阿佐ヶ谷スパイダース『桜飛沫』

世田谷パブリックシアター
【作・演出】長塚圭史
【第一部】蟒蛇如
徳市...橋本じゅん
タネ...水野美紀
ヤマコ...猫背椿
新兵衛...伊達暁
シゲオ...長塚圭史
サカエ...吉本菜穂子
虚兵衛...中山祐一郎
郷地弐之佑...川原正嗣
郷地蚕之佑...大林勝
郷地壱之佑...市川しんぺー
【第二部】桜飛沫
佐久間...山本亨
市川左京...山内圭哉
蛭間...中山祐一郎
マルセ...真木よう子
小曽根福助...富岡晃一郎
蝮の蛾次郎...前田悟
寺坂吉右衛門...横山一敏
タネ...水野美紀
ヤマコ...猫背椿
新兵衛...伊達暁
徳市...橋本じゅん
グズ...峯村リエ

今日はいのうえひでのり氏が見に来てました.新感線といってもいいメンバーだもんねえ.
感想は後ほど.


【感想追記】
第一部、第二部という2部構成でした。
新しい領主となった郷地の横暴により、4人以上の子供が生まれると倍の年貢が課されるようになった村が舞台の第一部。

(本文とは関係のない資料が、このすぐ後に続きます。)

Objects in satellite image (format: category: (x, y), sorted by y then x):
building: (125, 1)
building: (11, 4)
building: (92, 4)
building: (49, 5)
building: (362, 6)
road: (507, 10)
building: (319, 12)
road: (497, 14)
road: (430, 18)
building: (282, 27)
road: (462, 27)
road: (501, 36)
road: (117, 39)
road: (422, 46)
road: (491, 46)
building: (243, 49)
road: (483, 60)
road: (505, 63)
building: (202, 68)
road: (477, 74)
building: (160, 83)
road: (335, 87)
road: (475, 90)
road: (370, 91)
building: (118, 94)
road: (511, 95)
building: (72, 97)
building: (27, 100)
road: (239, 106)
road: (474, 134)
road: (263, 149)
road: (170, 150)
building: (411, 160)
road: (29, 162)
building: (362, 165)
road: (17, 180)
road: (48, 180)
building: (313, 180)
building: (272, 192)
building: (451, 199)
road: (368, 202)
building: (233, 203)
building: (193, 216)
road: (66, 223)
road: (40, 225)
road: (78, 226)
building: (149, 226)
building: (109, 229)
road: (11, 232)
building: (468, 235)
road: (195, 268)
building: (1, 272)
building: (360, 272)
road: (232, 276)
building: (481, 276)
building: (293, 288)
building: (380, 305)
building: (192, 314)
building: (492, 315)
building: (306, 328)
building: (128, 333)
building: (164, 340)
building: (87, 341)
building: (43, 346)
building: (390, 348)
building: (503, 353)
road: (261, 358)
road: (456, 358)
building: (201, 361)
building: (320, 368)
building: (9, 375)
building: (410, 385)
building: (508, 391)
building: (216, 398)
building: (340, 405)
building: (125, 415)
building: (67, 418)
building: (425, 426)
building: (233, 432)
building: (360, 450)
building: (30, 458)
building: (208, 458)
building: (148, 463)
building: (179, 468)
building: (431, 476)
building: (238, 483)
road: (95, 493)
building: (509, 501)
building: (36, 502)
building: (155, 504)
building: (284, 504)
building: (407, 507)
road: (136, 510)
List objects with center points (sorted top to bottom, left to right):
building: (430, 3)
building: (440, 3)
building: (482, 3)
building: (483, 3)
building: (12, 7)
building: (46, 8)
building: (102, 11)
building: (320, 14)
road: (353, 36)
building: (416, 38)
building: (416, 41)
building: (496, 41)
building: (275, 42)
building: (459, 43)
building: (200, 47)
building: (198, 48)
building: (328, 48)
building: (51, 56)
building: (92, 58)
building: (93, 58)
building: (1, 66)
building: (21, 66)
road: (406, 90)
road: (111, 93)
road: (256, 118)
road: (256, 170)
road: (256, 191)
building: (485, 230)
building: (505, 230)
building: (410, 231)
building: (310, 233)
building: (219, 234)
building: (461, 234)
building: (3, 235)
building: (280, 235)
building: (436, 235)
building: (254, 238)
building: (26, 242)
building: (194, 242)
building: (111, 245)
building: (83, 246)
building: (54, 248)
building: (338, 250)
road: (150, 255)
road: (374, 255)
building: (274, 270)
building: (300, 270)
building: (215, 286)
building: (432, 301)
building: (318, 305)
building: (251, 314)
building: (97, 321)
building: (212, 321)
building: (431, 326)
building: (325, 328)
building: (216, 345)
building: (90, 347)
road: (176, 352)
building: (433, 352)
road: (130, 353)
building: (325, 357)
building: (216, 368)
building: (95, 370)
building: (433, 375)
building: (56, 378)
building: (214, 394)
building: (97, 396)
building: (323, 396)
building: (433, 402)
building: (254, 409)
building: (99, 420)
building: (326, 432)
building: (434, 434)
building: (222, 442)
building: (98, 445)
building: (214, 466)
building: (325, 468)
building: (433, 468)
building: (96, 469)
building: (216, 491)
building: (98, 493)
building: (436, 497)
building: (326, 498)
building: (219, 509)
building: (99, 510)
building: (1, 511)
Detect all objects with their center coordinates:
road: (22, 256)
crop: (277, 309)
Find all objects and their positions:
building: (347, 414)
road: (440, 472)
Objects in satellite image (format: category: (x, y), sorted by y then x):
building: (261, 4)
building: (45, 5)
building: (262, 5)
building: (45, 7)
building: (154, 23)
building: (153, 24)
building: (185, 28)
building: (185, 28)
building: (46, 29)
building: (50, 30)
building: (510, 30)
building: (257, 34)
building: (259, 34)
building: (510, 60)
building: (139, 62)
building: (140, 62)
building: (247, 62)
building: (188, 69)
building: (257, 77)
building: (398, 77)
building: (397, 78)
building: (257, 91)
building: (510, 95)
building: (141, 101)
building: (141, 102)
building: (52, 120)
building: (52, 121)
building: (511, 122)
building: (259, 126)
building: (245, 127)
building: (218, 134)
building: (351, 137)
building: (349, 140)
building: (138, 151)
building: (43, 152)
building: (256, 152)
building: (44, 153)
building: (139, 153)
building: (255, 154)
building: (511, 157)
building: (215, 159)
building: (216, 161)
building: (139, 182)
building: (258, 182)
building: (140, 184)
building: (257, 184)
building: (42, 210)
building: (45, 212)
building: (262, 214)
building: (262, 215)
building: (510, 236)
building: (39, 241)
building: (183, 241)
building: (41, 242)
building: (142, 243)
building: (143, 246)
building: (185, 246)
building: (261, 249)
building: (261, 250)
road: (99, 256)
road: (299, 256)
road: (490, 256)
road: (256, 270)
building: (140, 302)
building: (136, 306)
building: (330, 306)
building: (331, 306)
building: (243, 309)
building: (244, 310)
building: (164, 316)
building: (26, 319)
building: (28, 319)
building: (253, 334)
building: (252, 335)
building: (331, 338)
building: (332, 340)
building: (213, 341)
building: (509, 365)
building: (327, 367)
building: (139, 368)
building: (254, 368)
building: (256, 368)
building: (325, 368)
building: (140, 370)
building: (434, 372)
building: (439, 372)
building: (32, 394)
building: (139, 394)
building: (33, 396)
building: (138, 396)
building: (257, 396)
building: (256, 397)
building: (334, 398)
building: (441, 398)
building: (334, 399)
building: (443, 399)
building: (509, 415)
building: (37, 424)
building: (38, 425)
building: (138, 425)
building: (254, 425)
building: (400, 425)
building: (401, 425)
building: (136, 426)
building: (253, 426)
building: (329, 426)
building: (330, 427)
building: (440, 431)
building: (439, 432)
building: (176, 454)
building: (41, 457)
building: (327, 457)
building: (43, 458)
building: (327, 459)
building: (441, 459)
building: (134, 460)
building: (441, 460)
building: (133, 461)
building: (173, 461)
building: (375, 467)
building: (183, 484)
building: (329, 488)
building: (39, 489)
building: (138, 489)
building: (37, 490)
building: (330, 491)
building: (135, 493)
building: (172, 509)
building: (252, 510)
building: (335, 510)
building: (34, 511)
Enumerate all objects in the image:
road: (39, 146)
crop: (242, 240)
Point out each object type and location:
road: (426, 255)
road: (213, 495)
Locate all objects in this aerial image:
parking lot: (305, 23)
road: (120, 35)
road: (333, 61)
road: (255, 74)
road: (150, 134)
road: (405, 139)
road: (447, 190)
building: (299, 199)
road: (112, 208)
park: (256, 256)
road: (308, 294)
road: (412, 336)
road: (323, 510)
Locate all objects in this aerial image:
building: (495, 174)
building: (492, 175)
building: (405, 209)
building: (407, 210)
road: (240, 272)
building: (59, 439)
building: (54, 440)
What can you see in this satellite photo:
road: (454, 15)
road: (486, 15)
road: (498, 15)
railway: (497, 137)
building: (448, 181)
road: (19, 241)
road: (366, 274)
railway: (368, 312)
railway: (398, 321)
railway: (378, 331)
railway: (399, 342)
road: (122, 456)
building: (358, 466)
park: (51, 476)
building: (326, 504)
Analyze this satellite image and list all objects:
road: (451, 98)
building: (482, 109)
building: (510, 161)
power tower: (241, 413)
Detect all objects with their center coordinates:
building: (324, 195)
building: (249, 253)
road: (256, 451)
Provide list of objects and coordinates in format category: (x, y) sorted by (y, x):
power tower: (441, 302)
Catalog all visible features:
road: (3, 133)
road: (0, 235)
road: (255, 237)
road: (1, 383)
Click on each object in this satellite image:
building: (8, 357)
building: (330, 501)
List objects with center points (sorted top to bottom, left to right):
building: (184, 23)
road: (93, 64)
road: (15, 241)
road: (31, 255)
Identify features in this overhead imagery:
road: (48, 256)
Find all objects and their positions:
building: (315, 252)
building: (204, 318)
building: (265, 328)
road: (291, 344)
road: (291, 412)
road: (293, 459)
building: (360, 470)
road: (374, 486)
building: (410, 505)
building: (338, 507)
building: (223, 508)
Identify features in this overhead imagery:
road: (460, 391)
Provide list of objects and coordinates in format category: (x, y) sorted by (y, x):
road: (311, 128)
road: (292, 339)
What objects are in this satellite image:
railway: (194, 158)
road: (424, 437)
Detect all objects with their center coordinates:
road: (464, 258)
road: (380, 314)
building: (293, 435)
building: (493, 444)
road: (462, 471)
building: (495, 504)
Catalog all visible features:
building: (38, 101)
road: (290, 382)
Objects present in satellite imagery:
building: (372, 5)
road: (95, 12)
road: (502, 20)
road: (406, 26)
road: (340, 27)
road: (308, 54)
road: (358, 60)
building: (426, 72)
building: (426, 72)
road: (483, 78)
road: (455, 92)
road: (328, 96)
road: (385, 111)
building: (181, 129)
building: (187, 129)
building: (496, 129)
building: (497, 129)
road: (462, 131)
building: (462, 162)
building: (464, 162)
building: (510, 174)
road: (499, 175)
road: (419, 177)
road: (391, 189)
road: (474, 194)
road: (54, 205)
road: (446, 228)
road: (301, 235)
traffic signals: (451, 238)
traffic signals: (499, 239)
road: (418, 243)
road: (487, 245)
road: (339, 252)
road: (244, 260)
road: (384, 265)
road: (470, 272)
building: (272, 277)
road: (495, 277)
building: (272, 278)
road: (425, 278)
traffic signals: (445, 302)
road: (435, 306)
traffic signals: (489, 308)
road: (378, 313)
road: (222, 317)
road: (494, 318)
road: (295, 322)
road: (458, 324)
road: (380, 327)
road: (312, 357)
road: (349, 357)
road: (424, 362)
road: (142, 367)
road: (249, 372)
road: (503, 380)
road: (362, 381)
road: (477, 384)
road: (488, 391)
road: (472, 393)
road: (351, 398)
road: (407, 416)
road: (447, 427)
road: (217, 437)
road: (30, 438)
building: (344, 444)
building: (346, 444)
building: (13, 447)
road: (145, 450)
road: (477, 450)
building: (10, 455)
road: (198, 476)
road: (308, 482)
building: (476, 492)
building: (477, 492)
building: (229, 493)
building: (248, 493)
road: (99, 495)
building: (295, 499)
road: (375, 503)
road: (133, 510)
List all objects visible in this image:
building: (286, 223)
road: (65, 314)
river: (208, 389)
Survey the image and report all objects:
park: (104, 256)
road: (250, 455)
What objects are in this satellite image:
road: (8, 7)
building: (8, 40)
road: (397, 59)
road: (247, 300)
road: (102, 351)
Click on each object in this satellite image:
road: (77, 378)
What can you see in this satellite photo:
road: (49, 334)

じゅんさん演じる医者が村のため堕胎や避妊の教育を行いなんとか子供ができないようにするものの、男たちは風習として蛇を食べ、そして次々とまた子供が生まれてしまう。美紀ちゃん演じる助手の産婆がふとしたはずみで郷地の三男坊を殺してしまい、それがきっかけで過去のならず者時代の血が蘇り妻と子を殺した男へ復讐を果たすため医者は村を旅立つ。
二部は医者の復讐相手である佐久間がいる寂れた宿場町が舞台。かつて殺した者たちの亡霊に悩まされいまや刀ももてなくなった佐久間が、両親を殺され狂ってしまった姉と、姉のため身を売る妹に出会い、狂った姉に子供のようにすがり初めて「ごめんなさい」と泣く。(確か「ごめんなさい」でよかったはずだけど、5日経った今、既にあやふや…)


第一部だけで良かったと思う。2部にわける必要性があったのかな?
一部の話を2時間半くらいに膨らませたものが見たかった。村人たち、医者、郷士とわかりやすい三角形があり、そこに更なる異分子である伊達&猫背ペアが放り込まれたことによって村の日常を壊すエネルギーが生まれていく様を、もっと掘り下げてほしかった。蛇の伝説も結局よくわからないままだったし。これだけのモチーフがあれば十分2時間以上の芝居ができるのにもったいない。
二部は一部と違ってカラフルでケレンに走った演出で、かつ佐久間、3人組、姉妹の関係にピタッとした調和を感じられなかったので、狂った姉と桜の美しさがとってつけたものに見えてしまった。


長塚さんは「人間とは」とか「社会とは」といった大上段に構えたテーマじゃなくて、ただひたすら愛を描きたいのかな。こんなのも愛、あんなのも愛って様々な愛の形を詰め込んである。
阿佐スパの時代劇は『みつばち』に引き続き2作目になるわけだけど、長塚ワールドは現代劇のほうが合うと思う。